Another nice surprise, The Suffering, from developer Surreal Software flew in under the radar and slammed home its themes with brutal intensity. One of the best horror games I've ever played, The Suffering places you into the blood soaked clothes of Torque, a prison inmate who may, or may not, have murdered his family. Once the lights go out at Abbott State Penitentiary, prison sex will be the least of your worries. Trapped in the island lockup (think Alcatraz with monsters) Torque must battle his way through the demon hordes, all the while deciding his moral choices and trying to make sense of the countless visions in his head.
The Suffering ? April 26, 2004
The game relies heavily on combat, so instead of tearing ass away from the danger, you'll find yourself with plenty of weapons, and ammo, with which to dispatch your foes. In light of this fact, you'll take most of the creatures head on, which is viscerally exciting and pretty thrilling, though eventually it degenerates into pretty repetitious work. In addition to dual revolvers, Torque will also have access to a Thompson submachine gun, a pump action shotgun (great for close range splattering), grenades (flashbang and shrapnel), and TNT. In addition, Torque can use Shivs or Molotov Cocktails, and is equipped with a flashlight for searching out the dark corners of the prison. You'll need to keep an eye on your battery power though, and be on the lookout for replacements as you move through the oppressive environments.
Speaking of which, Abbott State Penitentiary is one creepy place. While much of the game takes place in the prison itself ? various cell-blocks, guard areas, and medical facilities abound ? you'll also find yourself outside, exploring the island that surrounds it. Climbing gantry towers, slowly plodding through gated fields and outlying buildings is great fun, and quite suspenseful as you wait for the next attack. The game takes a Clive Barker approach to its horror themes as opposed to say, Peter Straub. In other words, it's gore and shock value over a more traditional ghost story, but it works extremely well. The prison, and the surrounding island are perfect settings for this type of twisted tale, and twisted it is! The creatures are truly nightmarish and well designed, which makes sense when you realize that Stan Winston created them. Huge hulking beasts with chainguns on their backs, scuttling abominations bristling with glowing hypodermics, and Slayers: foul, screeching horrors that have long knifes in lieu of arms and legs who attack from all angles, including scurrying up to the ceiling and dropping down to decapitate or eviscerate.
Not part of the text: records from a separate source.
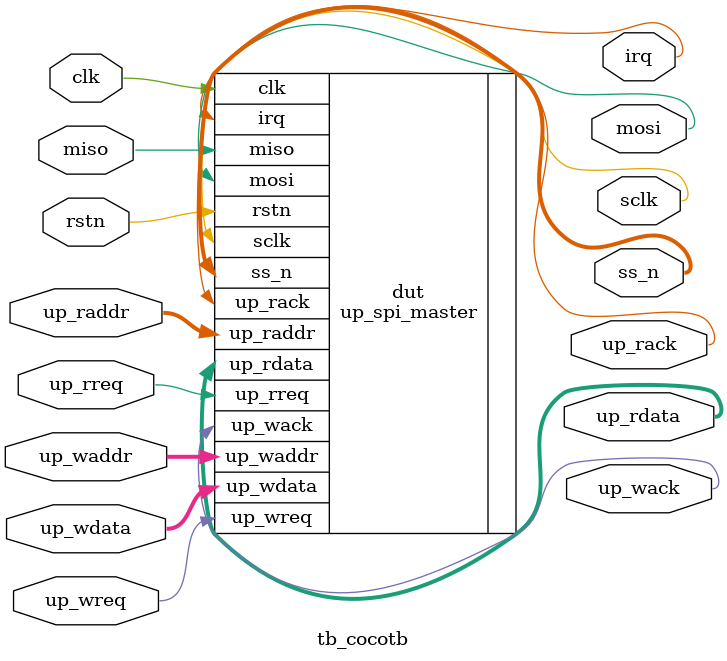
<source format=v>

`timescale 1ns/100ps

/*
 * Module: tb_cocotb
 *
 *
 * SPI Master core with axis input/output data. Read/Write is size of BUS_WIDTH bytes. Write activates core for read.
 *
 * Parameters:
 *
 *   ADDRESS_WIDTH    - Width of the uP address port, max 32 bit.
 *   BUS_WIDTH        - Width of the uP bus data port(can not be less than 2 bytes, max tested is 4).
 *   CLOCK_SPEED      - This is the aclk frequency in Hz, this is the the frequency used for the bus and is divided by the rate.
 *   SELECT_WIDTH     - Bit width of the slave select, defaults to 16 to match altera spi ip.
 *   DEFAULT_RATE_DIV - Default divider value of the main clock to use for the spi data output clock rate. 0 is 2 (2^(X+1) X is the DEFAULT_RATE_DIV)
 *   DEFAULT_CPOL     - Default clock polarity for the core (0 or 1).
 *   DEFAULT_CPHA     - Default clock phase for the core (0 or 1).
 *
 * Ports:
 *
 *   clk            - Clock for all devices in the core
 *   rstn           - Negative reset
 *   up_rreq        - uP bus read request
 *   up_rack        - uP bus read ack
 *   up_raddr       - uP bus read address
 *   up_rdata       - uP bus read data
 *   up_wreq        - uP bus write request
 *   up_wack        - uP bus write ack
 *   up_waddr       - uP bus write address
 *   up_wdata       - uP bus write data
 *   irq            - Interrupt when data is received
 *   sclk           - spi clock, should only drive output pins to devices.
 *   mosi           - transmit for master output
 *   miso           - receive for master input
 *   ss_n           - slave select output
 */
module tb_cocotb #(
    parameter ADDRESS_WIDTH     = 32,
    parameter BUS_WIDTH         = 4,
    parameter CLOCK_SPEED       = 100000000,
    parameter SELECT_WIDTH      = 16,
    parameter DEFAULT_RATE_DIV  = 0,
    parameter DEFAULT_CPOL      = 0,
    parameter DEFAULT_CPHA      = 0
  )
  (
    input                                       clk,
    input                                       rstn,
    input                                       up_rreq,
    output                                      up_rack,
    input   [ADDRESS_WIDTH-(BUS_WIDTH/2)-1:0]   up_raddr,
    output  [(BUS_WIDTH*8)-1:0]                 up_rdata,
    input                                       up_wreq,
    output                                      up_wack,
    input   [ADDRESS_WIDTH-(BUS_WIDTH/2)-1:0]   up_waddr,
    input   [(BUS_WIDTH*8)-1:0]                 up_wdata,
    output                                      irq,
    output                                      sclk,
    output                                      mosi,
    input                                       miso,
    output  [SELECT_WIDTH-1:0]                  ss_n
  );
  // fst dump command
  initial begin
    $dumpfile ("tb_cocotb.fst");
    $dumpvars (0, tb_cocotb);
    #1;
  end

  //Group: Instantiated Modules

  /*
   * Module: dut
   *
   * Device under test, up_spi_master
   */
  up_spi_master #(
    .ADDRESS_WIDTH(ADDRESS_WIDTH),
    .BUS_WIDTH(BUS_WIDTH),
    .CLOCK_SPEED(CLOCK_SPEED),
    .SELECT_WIDTH(SELECT_WIDTH),
    .DEFAULT_RATE_DIV(DEFAULT_RATE_DIV),
    .DEFAULT_CPOL(DEFAULT_CPOL),
    .DEFAULT_CPHA(DEFAULT_CPHA)
  ) dut (
    .clk(clk),
    .rstn(rstn),
    .up_rreq(up_rreq),
    .up_rack(up_rack),
    .up_raddr(up_raddr),
    .up_rdata(up_rdata),
    .up_wreq(up_wreq),
    .up_wack(up_wack),
    .up_waddr(up_waddr),
    .up_wdata(up_wdata),
    .irq(irq),
    .sclk(sclk),
    .mosi(mosi),
    .miso(miso),
    .ss_n(ss_n)
  );
  
endmodule


</source>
It's pretty intense when you're surrounded by the aforementioned creeps and commence to blow them away while you run for your life. Torque is caked in blood and guts after each encounter, which adds to the eerie atmosphere and stomach churning terror. In addition, you'll find dead prisoners and guards everywhere you go, and it's obvious by the pools of blood and missing body parts that they didn't die peacefully in their sleep. You'll also encounter ghosts of long dead prisoners, as well as hallucinations that will have you questioning your sanity. The first time that creepy little girl ran by me crooning "You can't catch me." I almost lost it (well it was 2am, and I did have all the lights out). In every detail, this game simply drips with atmosphere.